Return, word for word, every line from the first one through the line containing "locality: Santa Fe.", with both ends included and the pictures left out.

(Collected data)
=-=-=-=-=
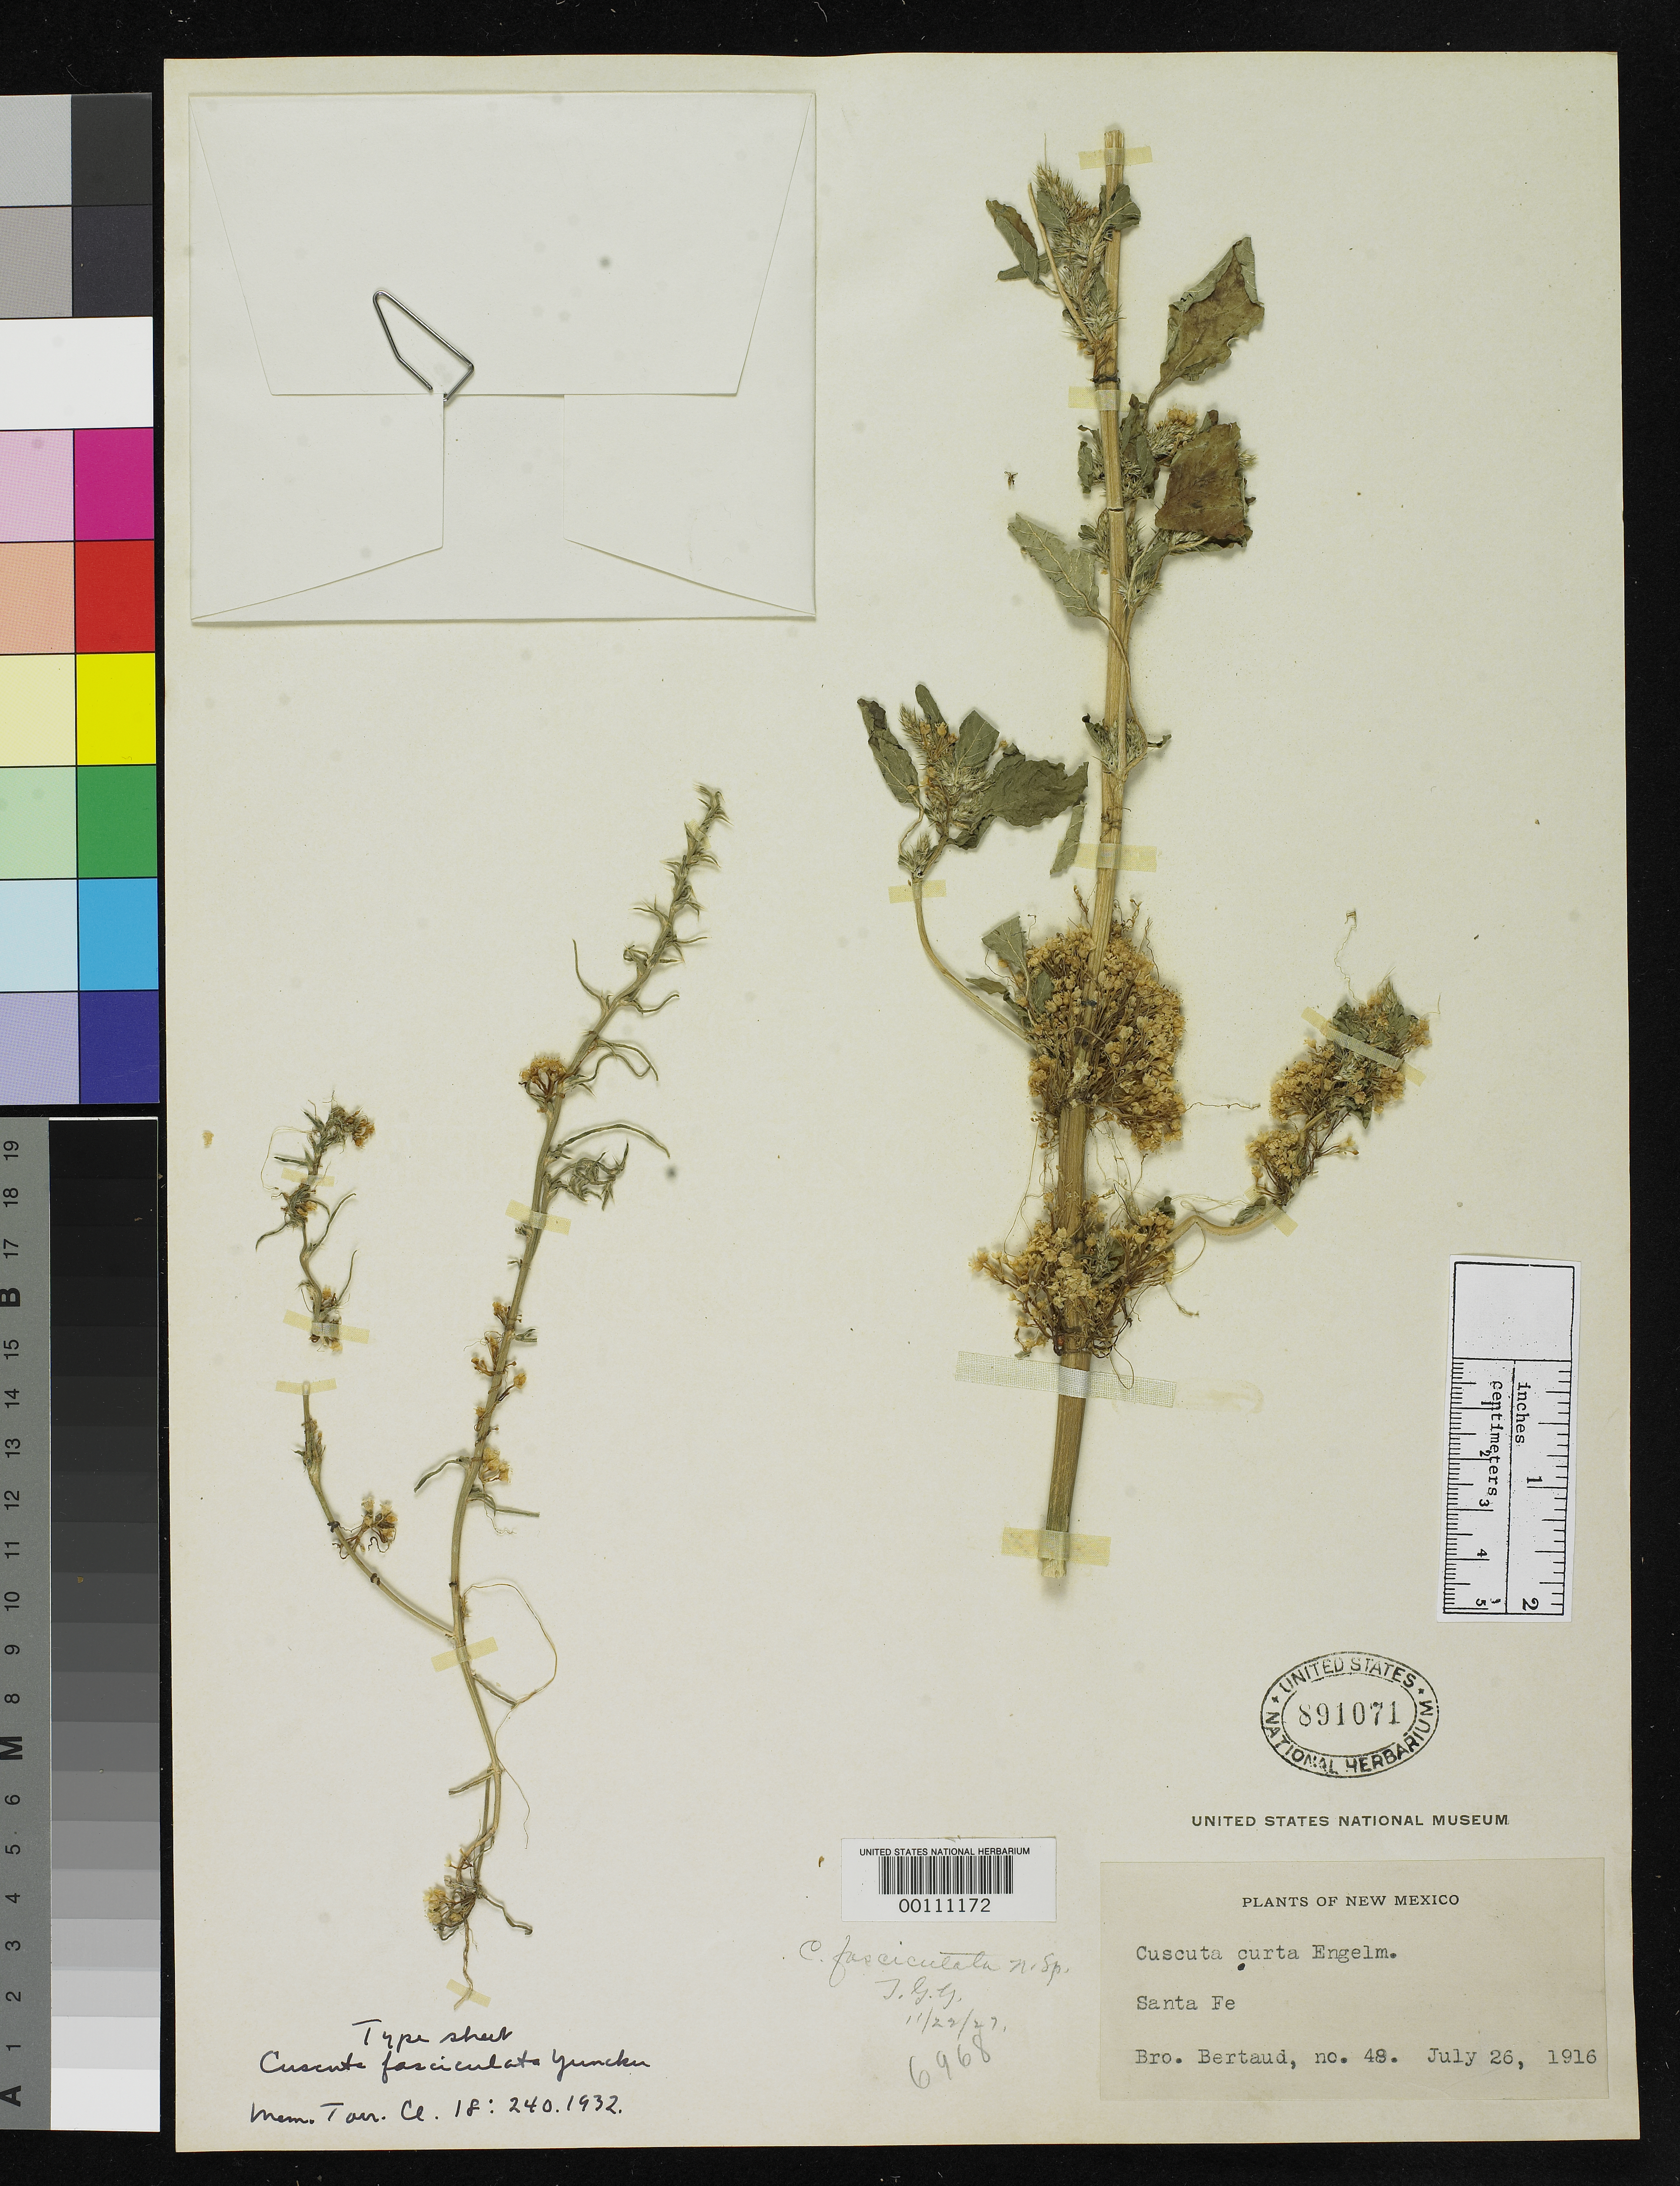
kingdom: Plantae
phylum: Tracheophyta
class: Magnoliopsida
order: Solanales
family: Convolvulaceae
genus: Cuscuta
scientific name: Cuscuta fasciculata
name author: Yunck.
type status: Holotype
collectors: Bro. Bertaud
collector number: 48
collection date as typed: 26 Jul 1918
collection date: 1918-07-26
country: United States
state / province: New Mexico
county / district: Santa Fe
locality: Santa Fe.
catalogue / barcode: US 891071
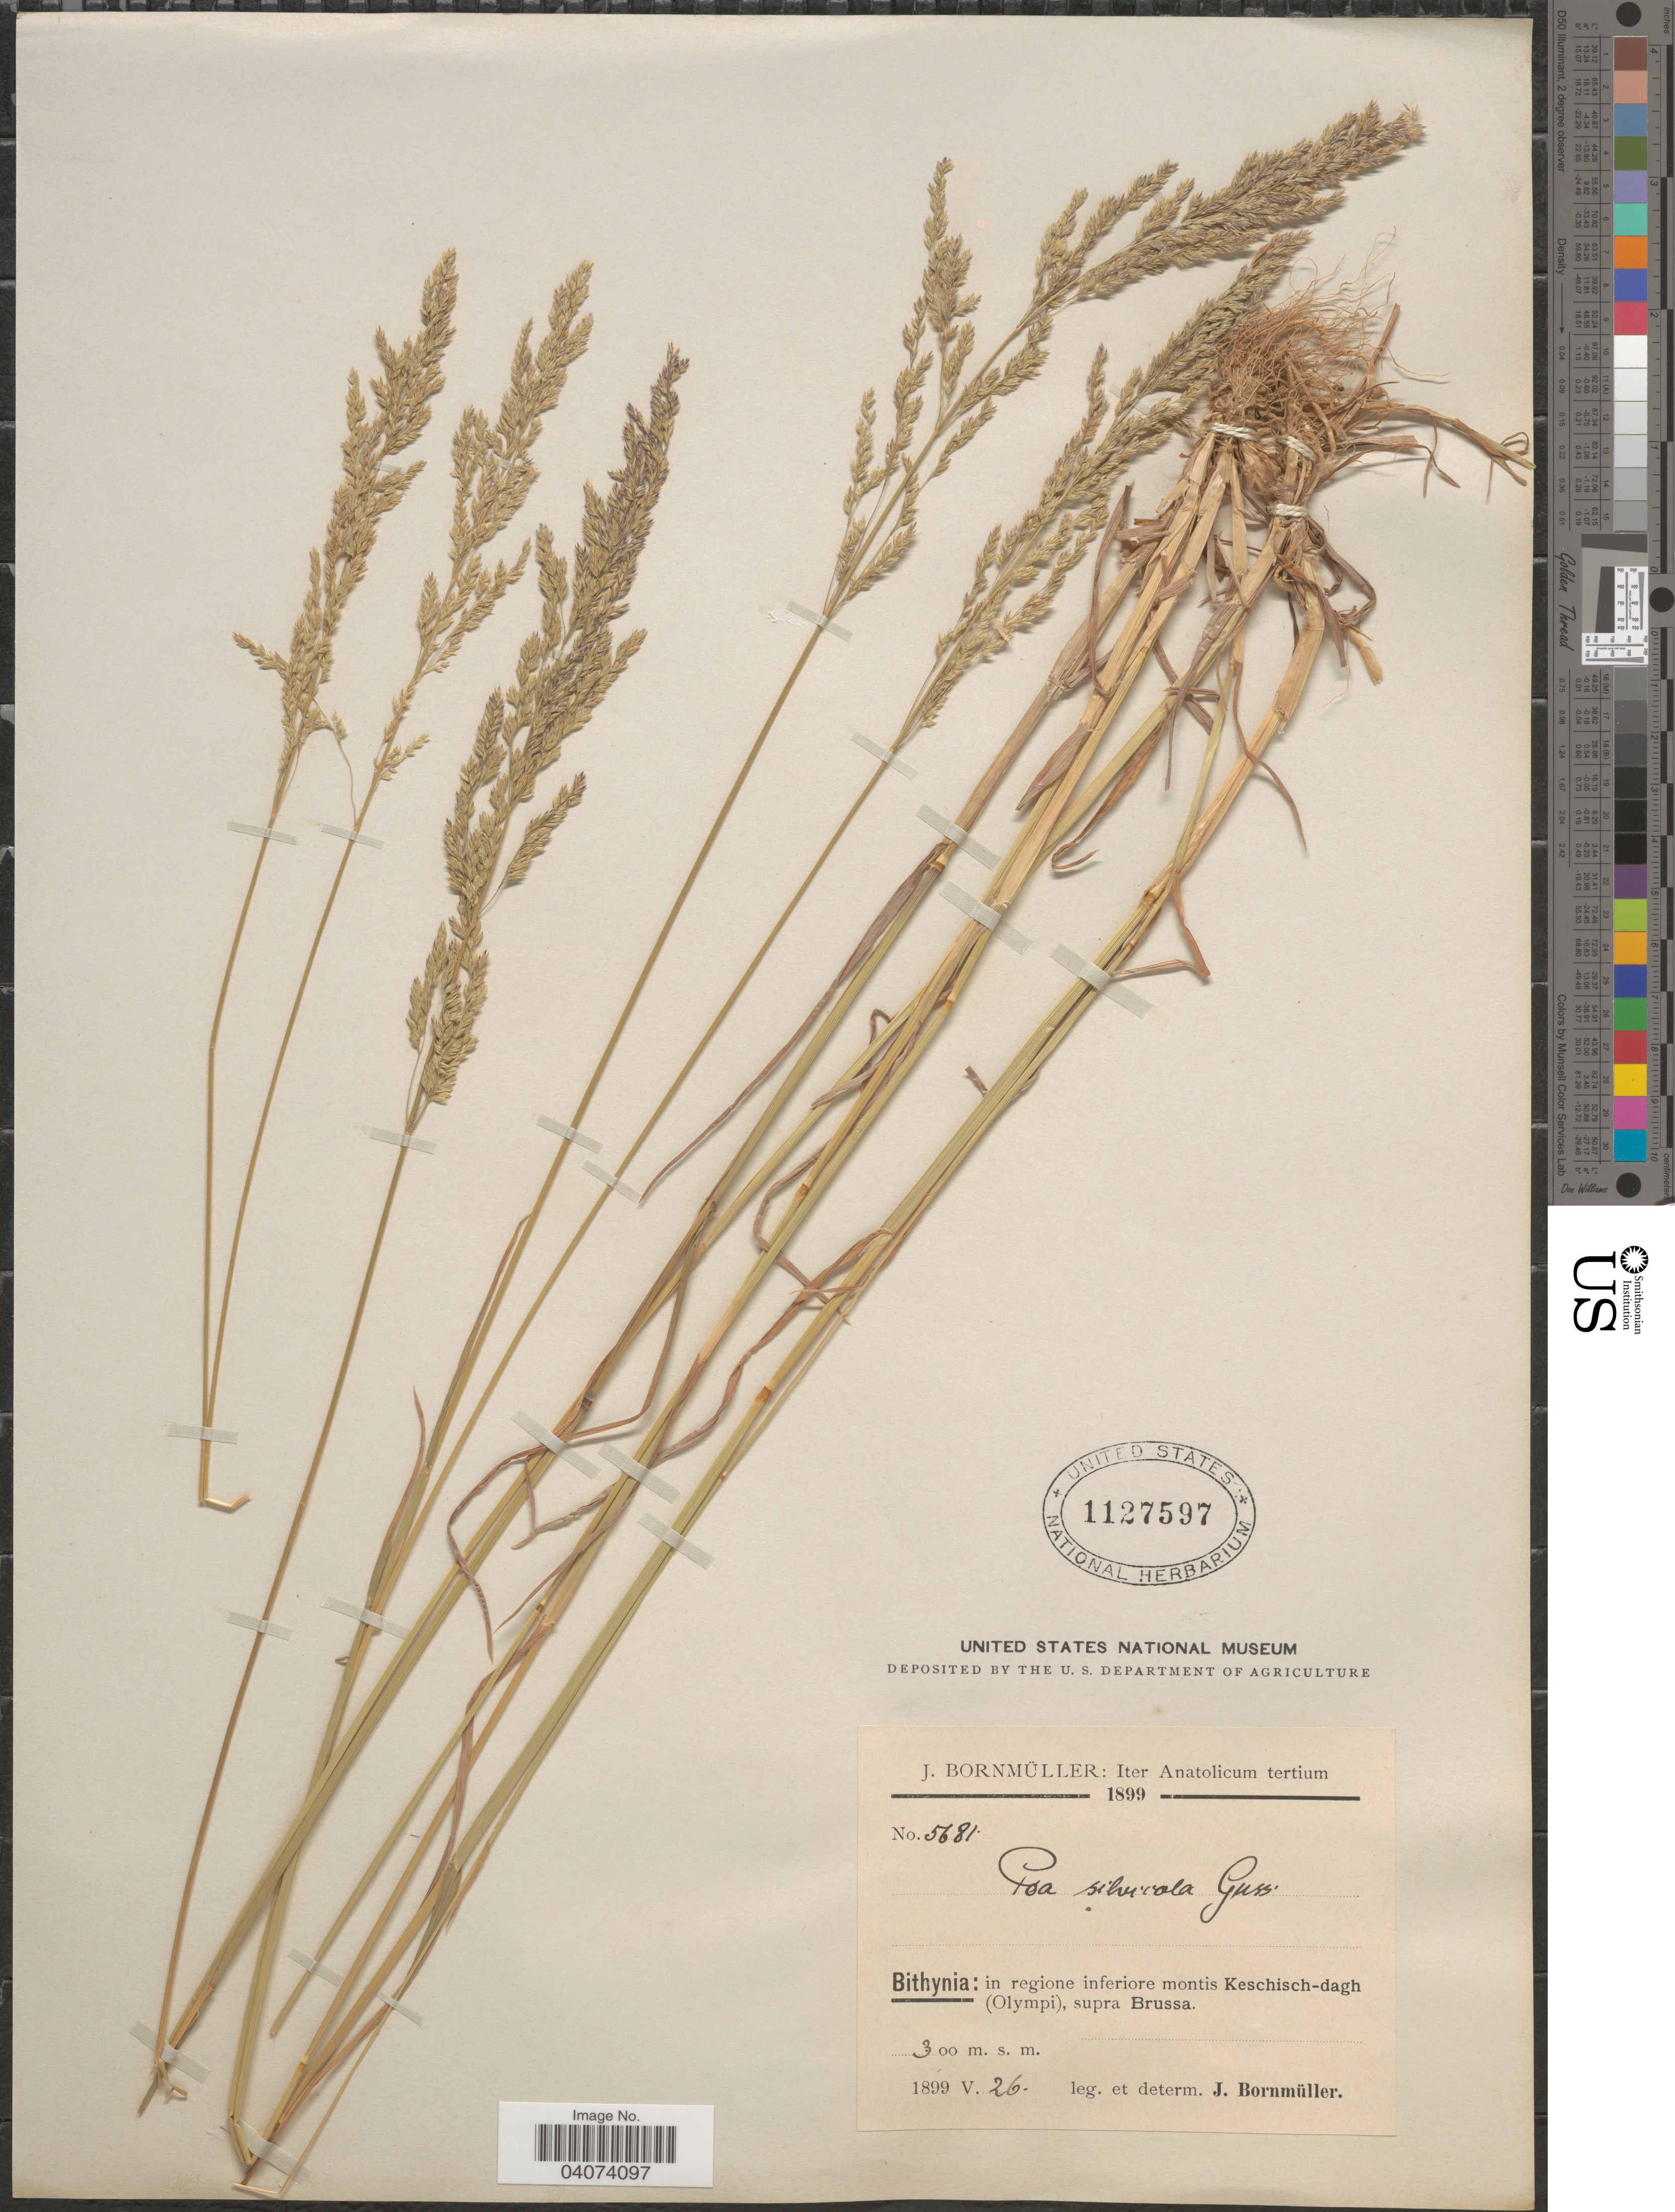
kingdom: Plantae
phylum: Tracheophyta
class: Liliopsida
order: Poales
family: Poaceae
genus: Poa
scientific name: Poa trivialis subsp. sylvicola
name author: (Gussone) H. Lindb.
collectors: J. Bornmüller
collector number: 5681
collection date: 1899-05-26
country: Turkey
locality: Iter Anatolicum tertium. Bithynia: in regione inferiore montis Keschisch-dagh (Olympi), supra Brussa.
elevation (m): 300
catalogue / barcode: US 1127597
=-=-=-=-=
### [Worked solution]
kingdom: Plantae
phylum: Tracheophyta
class: Magnoliopsida
order: Solanales
family: Convolvulaceae
genus: Cuscuta
scientific name: Cuscuta fasciculata
name author: Yunck.
type status: Holotype
collectors: Bro. Bertaud
collector number: 48
collection date as typed: 26 Jul 1918
collection date: 1918-07-26
country: United States
state / province: New Mexico
county / district: Santa Fe
locality: Santa Fe.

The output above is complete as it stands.